Just in case I had forgotten that today is a holy day of obligation, I received a text message from my sons' school earlier in the week, reminding me that there would be Mass in the school hall on this feast. Indeed. And so, as it was also the first time Thomas, my 8-year-old, would be receiving communion at school, I went.

This perhaps explains my rendition of this bit of Acts: it is from the song that taught me this story when I was a child. On hearing Peter's words, the man 'went walking and leaping and praising God.' Now I look at the story differently. The man who used to beg at the city gates has to find a new occupation. Healing means change, sometimes big and radical change; sometimes the healing, however miraculous, is not the whole story of restoration.

But that isn't what I was thinking about today during Mass. No, today in Mass I was reflecting that these are the stories that pass on this peculiar faith, the church's faith, handed down from generation to generation.
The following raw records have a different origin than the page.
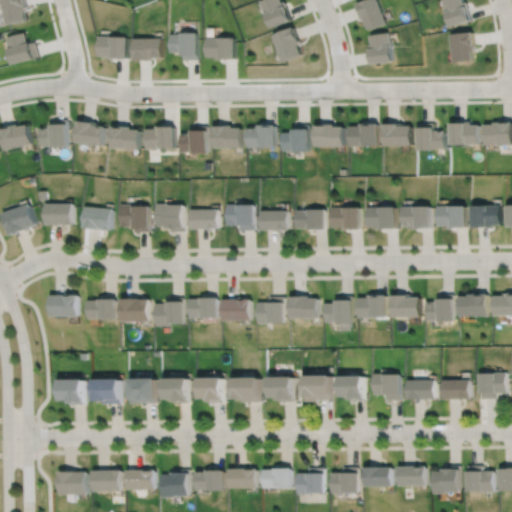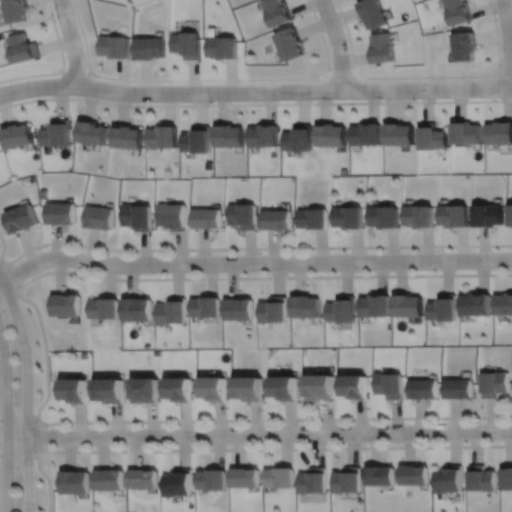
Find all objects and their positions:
road: (310, 5)
building: (15, 10)
building: (15, 10)
building: (276, 11)
building: (278, 11)
building: (457, 11)
building: (457, 11)
building: (372, 12)
street lamp: (74, 13)
building: (373, 13)
street lamp: (497, 21)
street lamp: (346, 39)
road: (71, 42)
building: (289, 43)
building: (290, 43)
road: (336, 43)
road: (509, 43)
building: (187, 44)
building: (188, 44)
building: (464, 45)
building: (115, 46)
building: (116, 46)
building: (222, 46)
building: (464, 46)
building: (22, 47)
building: (23, 47)
building: (150, 47)
building: (224, 47)
building: (382, 47)
building: (150, 48)
building: (381, 48)
road: (61, 64)
road: (74, 72)
road: (503, 75)
road: (423, 76)
street lamp: (94, 77)
road: (340, 77)
street lamp: (318, 81)
road: (255, 91)
street lamp: (416, 99)
street lamp: (212, 102)
building: (91, 132)
building: (465, 132)
building: (499, 132)
building: (56, 133)
building: (91, 133)
building: (465, 133)
building: (499, 133)
building: (56, 134)
building: (364, 134)
building: (364, 134)
building: (397, 134)
building: (398, 134)
building: (17, 135)
building: (229, 135)
building: (263, 135)
building: (329, 135)
building: (331, 135)
building: (16, 136)
building: (229, 136)
building: (264, 136)
building: (431, 136)
building: (127, 137)
building: (127, 137)
building: (161, 137)
building: (162, 137)
building: (430, 137)
building: (298, 138)
building: (298, 138)
building: (196, 139)
building: (197, 140)
road: (502, 159)
building: (44, 194)
building: (61, 212)
building: (511, 213)
building: (62, 214)
building: (489, 214)
building: (511, 214)
building: (173, 215)
building: (244, 215)
building: (419, 215)
building: (454, 215)
building: (138, 216)
building: (174, 216)
building: (244, 216)
building: (349, 216)
building: (384, 216)
building: (454, 216)
building: (489, 216)
building: (100, 217)
building: (138, 217)
building: (208, 217)
building: (314, 217)
building: (383, 217)
building: (419, 217)
building: (22, 218)
building: (100, 218)
building: (348, 218)
building: (22, 219)
building: (208, 219)
building: (278, 219)
building: (313, 219)
building: (279, 220)
street lamp: (47, 248)
street lamp: (438, 250)
road: (1, 251)
street lamp: (262, 252)
road: (1, 261)
road: (252, 262)
street lamp: (357, 272)
road: (13, 274)
street lamp: (153, 274)
road: (9, 295)
building: (503, 303)
building: (65, 304)
building: (407, 304)
building: (475, 304)
building: (66, 305)
building: (373, 305)
building: (475, 305)
building: (503, 305)
building: (204, 306)
building: (305, 306)
building: (373, 306)
building: (406, 306)
building: (304, 307)
building: (442, 307)
building: (102, 308)
building: (136, 308)
building: (206, 308)
building: (237, 308)
building: (103, 309)
building: (238, 309)
building: (273, 309)
building: (273, 309)
building: (340, 309)
building: (340, 309)
building: (442, 309)
building: (136, 310)
building: (171, 311)
building: (171, 312)
road: (508, 327)
street lamp: (31, 351)
road: (45, 351)
building: (496, 382)
building: (391, 383)
building: (495, 383)
building: (354, 384)
building: (320, 385)
building: (390, 385)
building: (215, 386)
building: (250, 386)
building: (284, 386)
building: (320, 386)
building: (354, 386)
building: (460, 386)
building: (146, 387)
building: (179, 387)
building: (213, 387)
building: (283, 387)
building: (425, 387)
building: (74, 388)
building: (110, 388)
building: (178, 388)
building: (248, 388)
building: (425, 388)
building: (459, 388)
building: (109, 389)
building: (145, 389)
building: (74, 390)
road: (27, 392)
road: (18, 419)
road: (7, 420)
street lamp: (479, 421)
street lamp: (302, 423)
street lamp: (93, 427)
road: (259, 434)
street lamp: (1, 437)
road: (42, 437)
street lamp: (397, 442)
street lamp: (193, 445)
road: (277, 448)
road: (19, 454)
building: (414, 473)
building: (379, 474)
building: (413, 474)
building: (379, 475)
building: (245, 476)
building: (280, 476)
building: (506, 476)
building: (507, 476)
building: (142, 477)
building: (244, 477)
building: (278, 477)
building: (481, 477)
building: (108, 478)
building: (212, 478)
building: (448, 478)
building: (480, 478)
road: (47, 479)
building: (109, 479)
building: (142, 479)
building: (211, 479)
building: (347, 479)
building: (347, 479)
building: (447, 479)
building: (312, 480)
building: (313, 480)
building: (74, 481)
building: (75, 482)
building: (177, 482)
building: (176, 483)
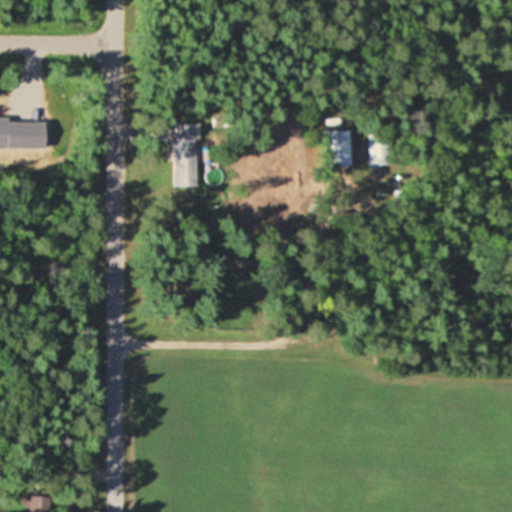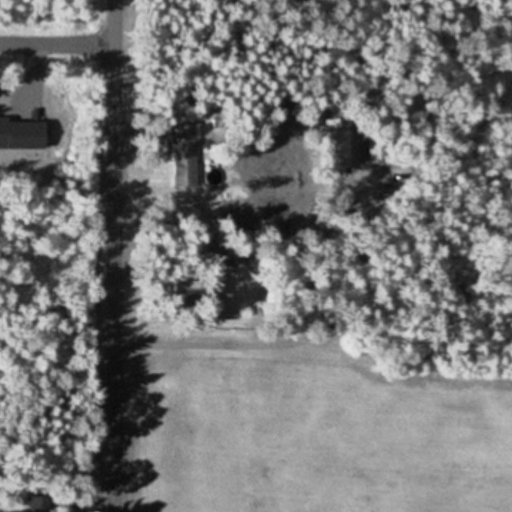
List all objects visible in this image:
road: (56, 39)
building: (335, 147)
building: (376, 149)
building: (179, 156)
road: (112, 256)
road: (253, 343)
crop: (317, 427)
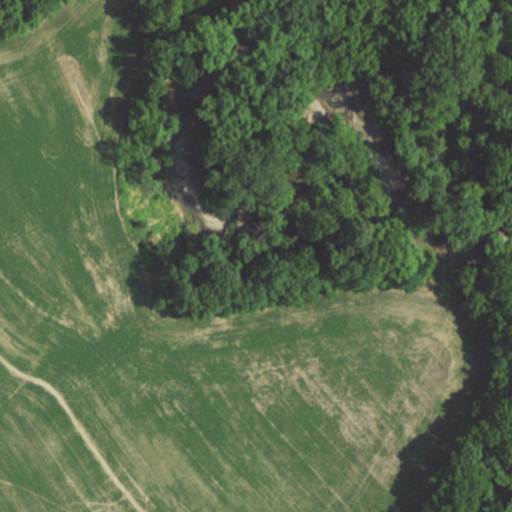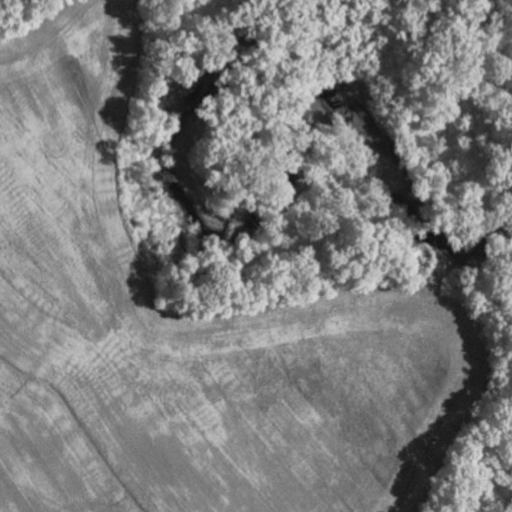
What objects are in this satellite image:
crop: (191, 337)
My mother handed it down to me (both at home and at church, and I am certain that she taught me the song based on Acts 3), and I am, with the help of my children's school and our parish church, handing it down to my children. Sometimes I think I don't do a very good job. I can't understand how all that the Bible says about God is true. Heaven remains a concept too big and elusive for me to get my mind around it. Anticipating the questions my children would ask about where Nana (my mother) went when she died last summer, I froze. Where, exactly, would that be? And how, exactly, is it that 'she' is 'with God' or 'in heaven' when her body was there, in the funeral home? It all seems pretty far-fetched and utterly inexplicable. The answers that might do for my children would not do for me.

Somewhere along the way, though, I realised that the kind of answers that might satisfy the children shouldn't satisfy me. It is, as I often say in teaching my theology students, a mystery. The fact that I can't imagine it, that it all seems implausible, is not troublesome but appropriate. Wasn't it Augustine who said that if we understood, what we understood was not God? My failure to comprehend, to answer the 'how' questions satisfactorily, is a difficulty, not a doubt. I should not expect to comprehend.

Standing now at the beautiful gate, having risen from the pallet and left the crutch behind, we--the healed man and I--have to learn a new way of being in the world. The healing, the realisation, is only the beginning, the first small step into the abundant life promised and offered to us by Jesus.